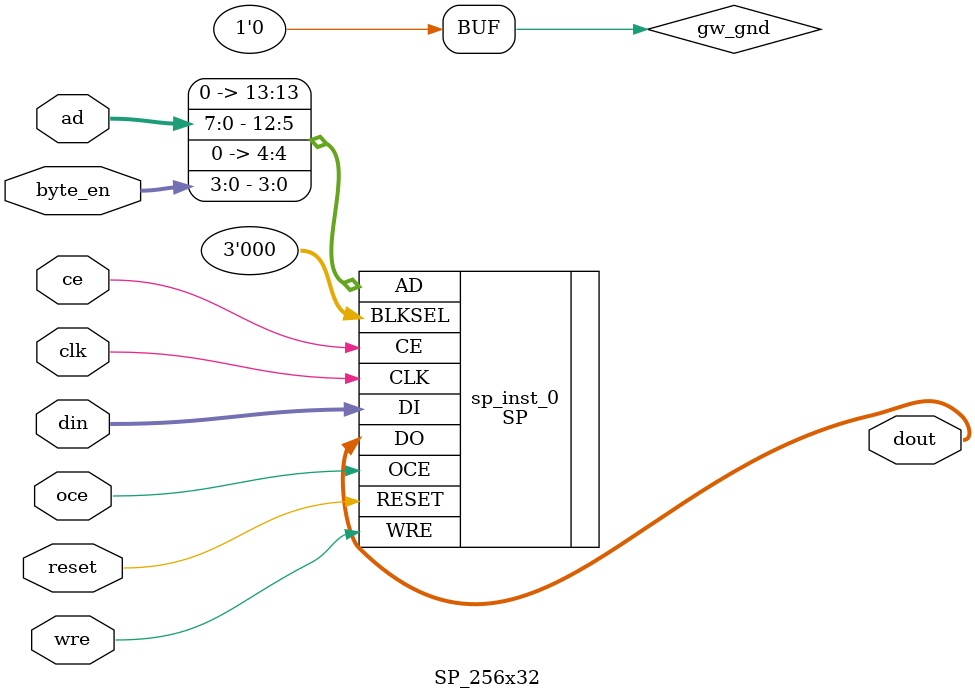
<source format=v>

module SP_256x32 (dout, clk, oce, ce, reset, wre, ad, din, byte_en);

output [31:0] dout;
input clk;
input oce;
input ce;
input reset;
input wre;
input [7:0] ad;
input [31:0] din;
input [3:0] byte_en;

wire gw_gnd;

assign gw_gnd = 1'b0;

SP sp_inst_0 (
    .DO(dout[31:0]),
    .CLK(clk),
    .OCE(oce),
    .CE(ce),
    .RESET(reset),
    .WRE(wre),
    .BLKSEL({gw_gnd,gw_gnd,gw_gnd}),
    .AD({gw_gnd,ad[7:0],gw_gnd,byte_en[3:0]}),
    .DI(din[31:0])
);

defparam sp_inst_0.READ_MODE = 1'b0;
defparam sp_inst_0.WRITE_MODE = 2'b01;
defparam sp_inst_0.BIT_WIDTH = 32;
defparam sp_inst_0.BLK_SEL = 3'b000;
defparam sp_inst_0.RESET_MODE = "SYNC";

endmodule //SP_256x32

</source>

--------------------------------------------------

■ **Work to be completed**: If a line of the material contains the string "defparam", count it; give only the total.

■ **Answer for the task**: 5